| Instruction |
Wherever a line in the records below contains "eksikliklerini", copy that line.

=== Dataset records ===

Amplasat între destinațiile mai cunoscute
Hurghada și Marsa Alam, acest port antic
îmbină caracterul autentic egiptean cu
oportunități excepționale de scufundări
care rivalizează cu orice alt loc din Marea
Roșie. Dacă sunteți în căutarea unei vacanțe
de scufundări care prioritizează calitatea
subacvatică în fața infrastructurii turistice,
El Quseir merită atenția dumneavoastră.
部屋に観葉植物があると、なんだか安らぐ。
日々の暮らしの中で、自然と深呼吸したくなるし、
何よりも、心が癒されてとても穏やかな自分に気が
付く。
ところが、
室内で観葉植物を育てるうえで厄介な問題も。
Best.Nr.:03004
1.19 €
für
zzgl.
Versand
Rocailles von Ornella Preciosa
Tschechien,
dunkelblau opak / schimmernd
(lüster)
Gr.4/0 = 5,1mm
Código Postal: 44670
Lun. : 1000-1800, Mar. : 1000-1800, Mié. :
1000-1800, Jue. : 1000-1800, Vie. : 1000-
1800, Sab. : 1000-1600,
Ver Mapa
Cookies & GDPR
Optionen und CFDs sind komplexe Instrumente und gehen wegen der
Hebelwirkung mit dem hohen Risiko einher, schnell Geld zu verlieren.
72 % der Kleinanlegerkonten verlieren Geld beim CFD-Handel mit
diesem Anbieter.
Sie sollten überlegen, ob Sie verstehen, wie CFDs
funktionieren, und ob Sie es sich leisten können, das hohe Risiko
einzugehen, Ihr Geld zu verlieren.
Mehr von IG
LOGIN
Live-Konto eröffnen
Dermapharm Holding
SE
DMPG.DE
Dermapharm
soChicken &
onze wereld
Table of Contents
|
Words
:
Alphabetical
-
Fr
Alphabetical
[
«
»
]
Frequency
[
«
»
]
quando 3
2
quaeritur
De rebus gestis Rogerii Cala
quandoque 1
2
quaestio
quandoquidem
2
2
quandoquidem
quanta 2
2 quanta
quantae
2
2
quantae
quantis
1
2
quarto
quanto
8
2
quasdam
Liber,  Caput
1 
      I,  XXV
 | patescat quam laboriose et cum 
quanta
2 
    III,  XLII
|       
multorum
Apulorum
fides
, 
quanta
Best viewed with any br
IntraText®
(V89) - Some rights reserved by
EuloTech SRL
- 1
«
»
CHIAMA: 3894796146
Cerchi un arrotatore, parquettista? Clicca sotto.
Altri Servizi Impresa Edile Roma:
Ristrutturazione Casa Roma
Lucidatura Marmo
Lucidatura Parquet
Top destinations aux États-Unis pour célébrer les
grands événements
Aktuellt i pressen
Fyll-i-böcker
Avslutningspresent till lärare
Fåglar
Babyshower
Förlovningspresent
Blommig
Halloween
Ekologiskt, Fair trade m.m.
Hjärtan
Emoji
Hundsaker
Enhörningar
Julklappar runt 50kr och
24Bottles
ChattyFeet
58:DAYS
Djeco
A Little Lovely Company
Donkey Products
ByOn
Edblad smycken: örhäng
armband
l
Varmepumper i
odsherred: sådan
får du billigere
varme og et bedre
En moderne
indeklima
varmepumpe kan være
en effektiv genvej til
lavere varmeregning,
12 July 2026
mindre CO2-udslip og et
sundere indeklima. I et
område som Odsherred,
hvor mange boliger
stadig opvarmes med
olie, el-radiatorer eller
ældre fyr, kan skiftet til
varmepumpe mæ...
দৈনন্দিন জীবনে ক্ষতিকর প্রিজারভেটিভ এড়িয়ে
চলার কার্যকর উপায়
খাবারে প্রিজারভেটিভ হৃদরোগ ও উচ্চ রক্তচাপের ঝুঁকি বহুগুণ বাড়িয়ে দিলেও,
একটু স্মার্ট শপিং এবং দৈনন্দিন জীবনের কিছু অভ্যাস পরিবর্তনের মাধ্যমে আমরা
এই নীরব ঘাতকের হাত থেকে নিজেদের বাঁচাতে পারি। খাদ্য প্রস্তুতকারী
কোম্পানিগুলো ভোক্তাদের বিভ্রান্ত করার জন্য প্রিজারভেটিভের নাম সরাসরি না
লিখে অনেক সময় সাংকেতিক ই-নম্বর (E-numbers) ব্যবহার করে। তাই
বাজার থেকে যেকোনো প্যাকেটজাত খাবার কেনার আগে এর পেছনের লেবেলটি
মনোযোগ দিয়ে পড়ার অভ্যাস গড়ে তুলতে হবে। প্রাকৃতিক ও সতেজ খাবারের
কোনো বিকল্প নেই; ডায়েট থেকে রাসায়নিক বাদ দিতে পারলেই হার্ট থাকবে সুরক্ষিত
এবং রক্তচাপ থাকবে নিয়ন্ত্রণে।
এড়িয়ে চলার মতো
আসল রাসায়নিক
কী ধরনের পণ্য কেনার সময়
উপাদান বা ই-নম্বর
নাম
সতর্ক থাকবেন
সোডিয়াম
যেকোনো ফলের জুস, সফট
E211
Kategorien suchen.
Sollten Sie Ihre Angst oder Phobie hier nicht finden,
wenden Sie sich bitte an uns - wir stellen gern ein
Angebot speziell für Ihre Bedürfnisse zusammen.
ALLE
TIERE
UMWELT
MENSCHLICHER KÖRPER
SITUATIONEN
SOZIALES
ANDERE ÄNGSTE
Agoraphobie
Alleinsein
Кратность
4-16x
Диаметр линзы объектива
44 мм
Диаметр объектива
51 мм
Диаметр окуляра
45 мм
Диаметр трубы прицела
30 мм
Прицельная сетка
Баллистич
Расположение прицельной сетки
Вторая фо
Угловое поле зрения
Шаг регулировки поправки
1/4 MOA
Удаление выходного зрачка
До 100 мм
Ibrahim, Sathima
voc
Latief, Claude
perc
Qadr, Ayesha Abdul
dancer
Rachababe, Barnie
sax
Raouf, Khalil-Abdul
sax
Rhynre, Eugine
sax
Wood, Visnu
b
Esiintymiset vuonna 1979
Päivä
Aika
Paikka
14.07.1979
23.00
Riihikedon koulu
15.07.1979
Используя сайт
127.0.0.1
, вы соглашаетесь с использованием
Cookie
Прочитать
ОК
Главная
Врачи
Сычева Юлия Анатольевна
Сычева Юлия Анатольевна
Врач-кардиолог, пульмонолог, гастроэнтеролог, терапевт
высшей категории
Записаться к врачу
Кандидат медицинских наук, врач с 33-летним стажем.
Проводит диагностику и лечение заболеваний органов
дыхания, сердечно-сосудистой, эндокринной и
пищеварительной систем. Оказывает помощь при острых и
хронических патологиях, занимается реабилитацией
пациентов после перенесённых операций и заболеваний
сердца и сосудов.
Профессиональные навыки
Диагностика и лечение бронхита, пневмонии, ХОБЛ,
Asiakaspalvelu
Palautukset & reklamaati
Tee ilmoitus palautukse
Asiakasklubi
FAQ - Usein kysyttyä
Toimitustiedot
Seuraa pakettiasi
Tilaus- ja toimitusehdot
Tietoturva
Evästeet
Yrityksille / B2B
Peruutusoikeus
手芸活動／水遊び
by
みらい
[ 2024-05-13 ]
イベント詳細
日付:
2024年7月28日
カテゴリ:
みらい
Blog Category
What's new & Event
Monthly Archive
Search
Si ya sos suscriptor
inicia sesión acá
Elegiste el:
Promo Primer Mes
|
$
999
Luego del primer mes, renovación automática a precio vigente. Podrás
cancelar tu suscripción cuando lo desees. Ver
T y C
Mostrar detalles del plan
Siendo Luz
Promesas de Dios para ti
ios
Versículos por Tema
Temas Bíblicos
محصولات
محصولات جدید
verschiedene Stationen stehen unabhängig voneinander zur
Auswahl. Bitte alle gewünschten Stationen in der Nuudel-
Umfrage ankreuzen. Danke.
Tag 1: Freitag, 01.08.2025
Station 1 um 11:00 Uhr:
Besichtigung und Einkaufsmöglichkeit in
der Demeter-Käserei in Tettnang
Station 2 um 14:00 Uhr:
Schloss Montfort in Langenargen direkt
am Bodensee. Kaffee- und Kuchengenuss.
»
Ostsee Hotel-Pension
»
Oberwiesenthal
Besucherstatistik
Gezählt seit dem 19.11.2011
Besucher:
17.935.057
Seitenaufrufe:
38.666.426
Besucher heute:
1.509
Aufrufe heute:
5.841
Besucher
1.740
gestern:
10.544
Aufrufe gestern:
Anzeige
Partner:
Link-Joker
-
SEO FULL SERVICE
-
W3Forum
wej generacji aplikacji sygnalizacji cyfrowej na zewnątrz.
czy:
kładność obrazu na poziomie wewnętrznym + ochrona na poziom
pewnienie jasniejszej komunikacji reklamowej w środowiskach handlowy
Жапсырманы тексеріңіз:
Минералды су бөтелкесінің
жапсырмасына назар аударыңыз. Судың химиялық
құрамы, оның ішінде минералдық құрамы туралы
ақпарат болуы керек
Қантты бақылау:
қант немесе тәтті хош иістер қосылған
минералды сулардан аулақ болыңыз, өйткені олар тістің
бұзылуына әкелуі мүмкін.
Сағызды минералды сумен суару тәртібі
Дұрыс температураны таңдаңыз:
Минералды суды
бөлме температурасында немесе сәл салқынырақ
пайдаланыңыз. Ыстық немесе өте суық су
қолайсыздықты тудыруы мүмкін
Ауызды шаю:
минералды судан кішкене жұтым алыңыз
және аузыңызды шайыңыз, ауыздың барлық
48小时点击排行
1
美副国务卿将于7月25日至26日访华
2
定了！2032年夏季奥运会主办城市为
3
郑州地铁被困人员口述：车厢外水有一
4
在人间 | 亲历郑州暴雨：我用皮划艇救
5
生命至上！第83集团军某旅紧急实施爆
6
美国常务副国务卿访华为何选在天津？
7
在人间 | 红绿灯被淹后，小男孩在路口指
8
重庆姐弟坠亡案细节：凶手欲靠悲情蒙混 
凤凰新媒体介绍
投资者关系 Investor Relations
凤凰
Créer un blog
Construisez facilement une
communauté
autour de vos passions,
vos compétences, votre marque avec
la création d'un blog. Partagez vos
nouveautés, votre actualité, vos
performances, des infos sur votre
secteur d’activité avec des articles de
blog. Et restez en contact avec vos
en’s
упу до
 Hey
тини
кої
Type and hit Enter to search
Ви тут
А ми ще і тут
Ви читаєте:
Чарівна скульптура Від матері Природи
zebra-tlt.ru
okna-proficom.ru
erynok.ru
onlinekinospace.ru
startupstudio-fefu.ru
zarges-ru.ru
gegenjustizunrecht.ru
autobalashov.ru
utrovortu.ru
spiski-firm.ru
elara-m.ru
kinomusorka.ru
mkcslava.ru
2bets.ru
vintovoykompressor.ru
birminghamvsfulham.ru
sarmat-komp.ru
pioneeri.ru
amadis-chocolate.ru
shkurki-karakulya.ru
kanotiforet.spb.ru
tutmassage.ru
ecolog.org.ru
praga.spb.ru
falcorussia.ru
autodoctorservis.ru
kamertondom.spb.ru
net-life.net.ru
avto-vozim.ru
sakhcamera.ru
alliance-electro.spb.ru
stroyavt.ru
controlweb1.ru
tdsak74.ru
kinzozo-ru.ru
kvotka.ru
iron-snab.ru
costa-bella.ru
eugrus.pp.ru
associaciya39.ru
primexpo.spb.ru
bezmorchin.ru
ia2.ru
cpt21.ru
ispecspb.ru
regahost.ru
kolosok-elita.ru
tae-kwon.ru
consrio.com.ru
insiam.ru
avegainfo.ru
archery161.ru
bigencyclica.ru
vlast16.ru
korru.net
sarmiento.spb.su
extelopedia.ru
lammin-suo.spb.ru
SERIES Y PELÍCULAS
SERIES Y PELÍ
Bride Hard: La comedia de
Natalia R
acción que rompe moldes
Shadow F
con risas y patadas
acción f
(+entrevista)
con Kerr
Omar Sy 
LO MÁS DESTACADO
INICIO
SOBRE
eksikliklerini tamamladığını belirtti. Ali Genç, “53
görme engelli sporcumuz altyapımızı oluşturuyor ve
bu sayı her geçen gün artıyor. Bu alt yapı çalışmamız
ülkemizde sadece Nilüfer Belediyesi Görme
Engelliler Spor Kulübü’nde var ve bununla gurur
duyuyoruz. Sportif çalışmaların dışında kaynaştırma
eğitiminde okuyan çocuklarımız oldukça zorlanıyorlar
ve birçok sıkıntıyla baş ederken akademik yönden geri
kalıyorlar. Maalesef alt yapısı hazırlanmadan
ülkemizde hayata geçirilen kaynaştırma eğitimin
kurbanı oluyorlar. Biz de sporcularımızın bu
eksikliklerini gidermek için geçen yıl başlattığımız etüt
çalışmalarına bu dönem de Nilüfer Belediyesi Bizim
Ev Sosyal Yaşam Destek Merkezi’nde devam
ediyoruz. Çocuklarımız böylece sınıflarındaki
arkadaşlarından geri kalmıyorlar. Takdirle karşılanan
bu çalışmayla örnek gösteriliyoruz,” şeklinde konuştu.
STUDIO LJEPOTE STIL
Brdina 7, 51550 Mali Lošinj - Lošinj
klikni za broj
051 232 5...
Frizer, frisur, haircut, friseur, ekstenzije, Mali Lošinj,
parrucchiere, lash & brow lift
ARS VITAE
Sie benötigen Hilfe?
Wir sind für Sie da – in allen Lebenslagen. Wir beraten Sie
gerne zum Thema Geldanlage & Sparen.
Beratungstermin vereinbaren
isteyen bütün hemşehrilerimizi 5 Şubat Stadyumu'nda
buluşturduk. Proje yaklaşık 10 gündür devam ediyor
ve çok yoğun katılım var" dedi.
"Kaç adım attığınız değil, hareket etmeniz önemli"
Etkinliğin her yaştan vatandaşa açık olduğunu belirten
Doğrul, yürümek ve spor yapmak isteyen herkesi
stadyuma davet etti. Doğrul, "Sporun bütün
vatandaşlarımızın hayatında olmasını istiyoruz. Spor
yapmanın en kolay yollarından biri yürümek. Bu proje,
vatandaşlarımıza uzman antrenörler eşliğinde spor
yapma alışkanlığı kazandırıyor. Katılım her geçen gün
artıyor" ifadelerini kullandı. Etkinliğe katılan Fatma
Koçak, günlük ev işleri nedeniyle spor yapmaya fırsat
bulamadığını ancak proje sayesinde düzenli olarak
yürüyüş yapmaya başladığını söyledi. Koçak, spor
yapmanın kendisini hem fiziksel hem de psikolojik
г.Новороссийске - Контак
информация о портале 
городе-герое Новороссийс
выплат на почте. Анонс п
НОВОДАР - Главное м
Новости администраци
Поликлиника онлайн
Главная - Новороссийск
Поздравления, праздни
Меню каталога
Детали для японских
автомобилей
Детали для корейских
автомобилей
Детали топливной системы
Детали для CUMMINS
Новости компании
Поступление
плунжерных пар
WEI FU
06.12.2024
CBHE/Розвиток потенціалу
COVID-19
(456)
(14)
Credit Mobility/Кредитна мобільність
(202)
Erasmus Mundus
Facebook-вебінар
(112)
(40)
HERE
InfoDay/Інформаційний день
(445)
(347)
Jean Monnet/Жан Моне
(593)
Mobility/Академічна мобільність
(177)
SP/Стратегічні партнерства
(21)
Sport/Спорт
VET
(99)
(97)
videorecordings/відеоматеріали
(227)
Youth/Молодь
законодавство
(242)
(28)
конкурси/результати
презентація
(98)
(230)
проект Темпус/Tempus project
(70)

===

| Task solution |
eksikliklerini tamamladığını belirtti. Ali Genç, “53
eksikliklerini gidermek için geçen yıl başlattığımız etüt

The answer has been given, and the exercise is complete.